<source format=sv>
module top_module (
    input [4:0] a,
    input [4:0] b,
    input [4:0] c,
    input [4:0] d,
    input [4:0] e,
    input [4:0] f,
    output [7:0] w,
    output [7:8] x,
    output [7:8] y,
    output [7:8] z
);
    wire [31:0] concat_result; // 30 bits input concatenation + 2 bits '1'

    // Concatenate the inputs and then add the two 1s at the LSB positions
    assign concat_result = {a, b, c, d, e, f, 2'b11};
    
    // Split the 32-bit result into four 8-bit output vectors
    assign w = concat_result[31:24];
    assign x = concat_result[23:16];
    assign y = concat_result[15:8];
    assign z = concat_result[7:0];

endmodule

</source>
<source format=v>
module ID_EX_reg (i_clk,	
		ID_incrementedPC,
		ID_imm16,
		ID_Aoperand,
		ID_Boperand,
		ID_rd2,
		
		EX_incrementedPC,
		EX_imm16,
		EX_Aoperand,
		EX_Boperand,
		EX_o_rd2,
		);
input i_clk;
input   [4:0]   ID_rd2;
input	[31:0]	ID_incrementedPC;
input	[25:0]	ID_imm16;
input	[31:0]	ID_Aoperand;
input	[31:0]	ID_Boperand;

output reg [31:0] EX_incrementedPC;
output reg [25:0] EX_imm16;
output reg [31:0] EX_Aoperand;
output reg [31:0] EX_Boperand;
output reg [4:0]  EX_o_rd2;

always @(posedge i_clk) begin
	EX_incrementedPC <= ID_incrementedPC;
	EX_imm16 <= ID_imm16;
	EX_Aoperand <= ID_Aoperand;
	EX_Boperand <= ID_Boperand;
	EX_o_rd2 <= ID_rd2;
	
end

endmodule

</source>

###

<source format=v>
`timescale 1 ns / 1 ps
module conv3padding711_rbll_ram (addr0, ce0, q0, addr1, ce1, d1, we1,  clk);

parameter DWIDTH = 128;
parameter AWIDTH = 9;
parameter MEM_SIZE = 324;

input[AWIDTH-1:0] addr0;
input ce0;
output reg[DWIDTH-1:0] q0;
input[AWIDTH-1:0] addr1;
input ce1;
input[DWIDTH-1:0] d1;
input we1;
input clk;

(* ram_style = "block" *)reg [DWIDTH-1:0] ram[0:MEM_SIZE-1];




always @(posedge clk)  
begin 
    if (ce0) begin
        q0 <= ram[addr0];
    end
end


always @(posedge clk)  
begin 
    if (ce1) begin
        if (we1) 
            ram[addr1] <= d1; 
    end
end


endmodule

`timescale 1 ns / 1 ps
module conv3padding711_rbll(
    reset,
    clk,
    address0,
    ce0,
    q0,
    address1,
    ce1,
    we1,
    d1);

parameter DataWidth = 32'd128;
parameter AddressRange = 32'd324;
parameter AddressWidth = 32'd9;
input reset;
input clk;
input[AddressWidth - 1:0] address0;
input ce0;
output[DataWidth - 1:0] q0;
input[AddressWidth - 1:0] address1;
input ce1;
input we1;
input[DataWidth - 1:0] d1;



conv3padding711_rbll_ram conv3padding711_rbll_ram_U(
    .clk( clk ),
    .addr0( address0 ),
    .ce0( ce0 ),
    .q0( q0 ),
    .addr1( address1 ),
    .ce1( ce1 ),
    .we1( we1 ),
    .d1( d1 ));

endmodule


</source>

###

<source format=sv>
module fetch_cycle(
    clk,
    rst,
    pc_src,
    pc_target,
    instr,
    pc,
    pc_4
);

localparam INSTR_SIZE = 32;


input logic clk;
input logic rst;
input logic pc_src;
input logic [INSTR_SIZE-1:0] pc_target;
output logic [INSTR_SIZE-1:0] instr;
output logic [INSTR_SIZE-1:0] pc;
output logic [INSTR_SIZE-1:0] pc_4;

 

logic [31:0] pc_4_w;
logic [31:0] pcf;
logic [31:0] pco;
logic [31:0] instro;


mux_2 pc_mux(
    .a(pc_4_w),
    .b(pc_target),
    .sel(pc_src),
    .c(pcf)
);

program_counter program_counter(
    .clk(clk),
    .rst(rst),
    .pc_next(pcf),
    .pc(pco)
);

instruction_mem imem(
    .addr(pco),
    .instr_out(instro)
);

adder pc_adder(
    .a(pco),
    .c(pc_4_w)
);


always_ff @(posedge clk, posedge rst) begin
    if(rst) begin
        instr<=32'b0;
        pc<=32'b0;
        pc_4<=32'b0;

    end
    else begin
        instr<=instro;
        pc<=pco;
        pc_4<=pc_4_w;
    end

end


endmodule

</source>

###

* _EXERCISE DESCRIPTION_: Looking over the entries above, how many lines contain the string "DataWidth"? State the number and nothing else.

* _ANSWER FOR THE TASK_: 3